Massimo Bontempelli è nato nel 1878: il suo caro amico Pirandello aveva già dieci anni e d’Annunzio stava già per pubblicare i suoi versi adolescenziali. Ungaretti, invece, col quale anni dopo Bontempelli si sarebbe sfidato a duello, ferendolo, sarebbe nato solo un decennio dopo.
Fu un genio. E, al mondo, fu il primo a sperimentare quel genere letterario che i critici, col senno di poi, avrebbero definito “realismo magico”. Molti lo scelsero come modello. Buzzati, per esempio, che per età poteva esserne il figlio; ma anche Calvino, benché fosse di mezzo secolo più giovane.
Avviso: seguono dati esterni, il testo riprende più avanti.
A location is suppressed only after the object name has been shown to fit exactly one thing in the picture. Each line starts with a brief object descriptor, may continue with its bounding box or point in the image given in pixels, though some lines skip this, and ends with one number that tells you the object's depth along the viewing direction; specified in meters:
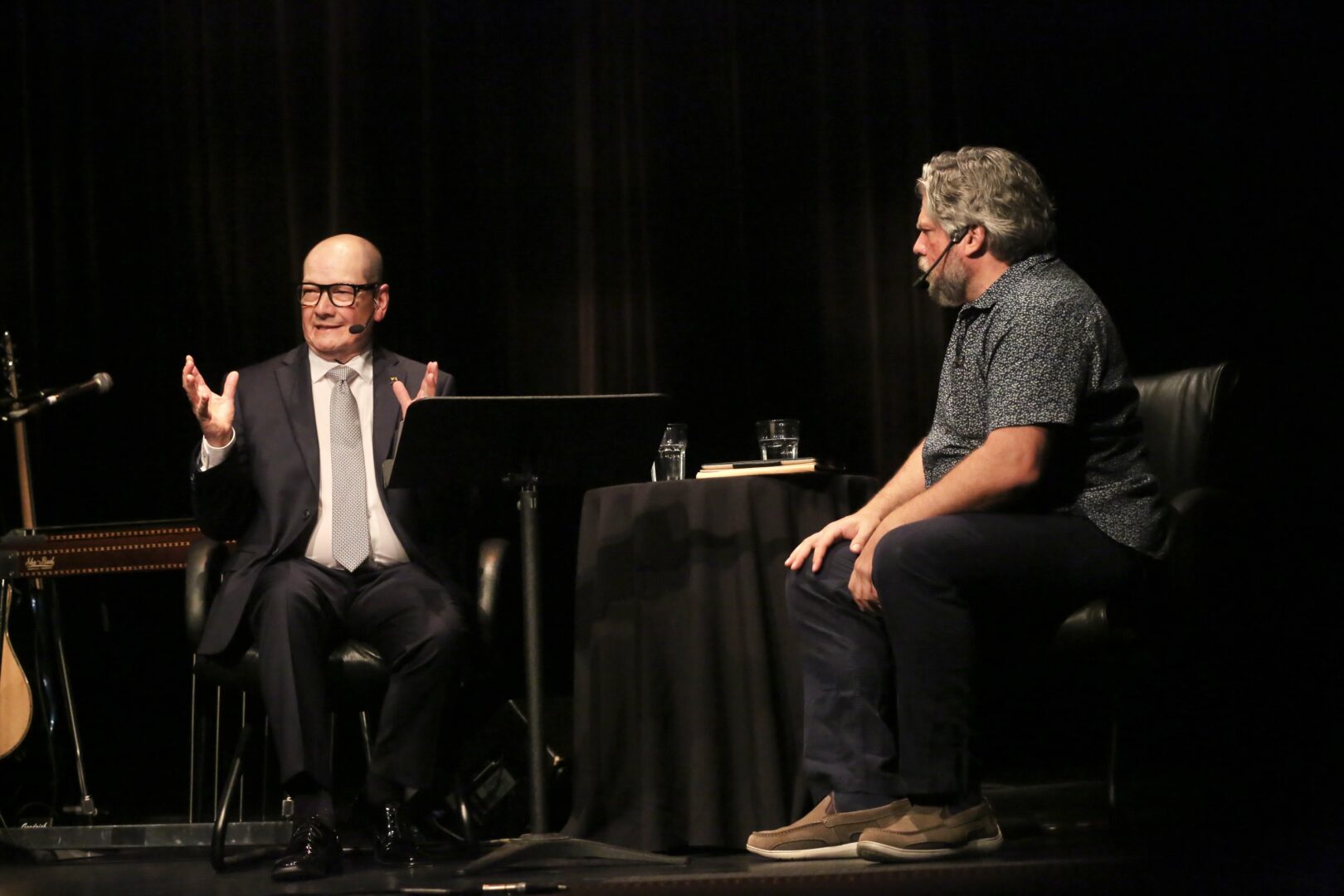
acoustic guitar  7.07
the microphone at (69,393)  7.19
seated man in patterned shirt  4.77
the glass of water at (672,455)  6.68
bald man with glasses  5.85
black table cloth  5.86
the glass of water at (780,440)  6.58
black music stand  5.41
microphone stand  7.35
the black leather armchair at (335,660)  6.16
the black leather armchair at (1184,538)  5.21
Saggista, editor, traduttore, Bontempelli si distinse come romanziere e autore di racconti. L’amicizia di De Chirico e Savinio fu fondamentale e la sua prosa risentì molto dell’influenza del surrealismo. Dopo la guerra gli fu assegnato il premio Strega. Morì a Roma nel 1960, assistito amorevolmente da Paola Masino, compagna di vita e d’arte. García Márquez, dall’altra parte del mondo, in quei giorni stava già pensando a “Cent’anni di solitudine”. Avrebbe segnato un’epoca, la stessa epoca che Massimo aveva anticipato da lontano.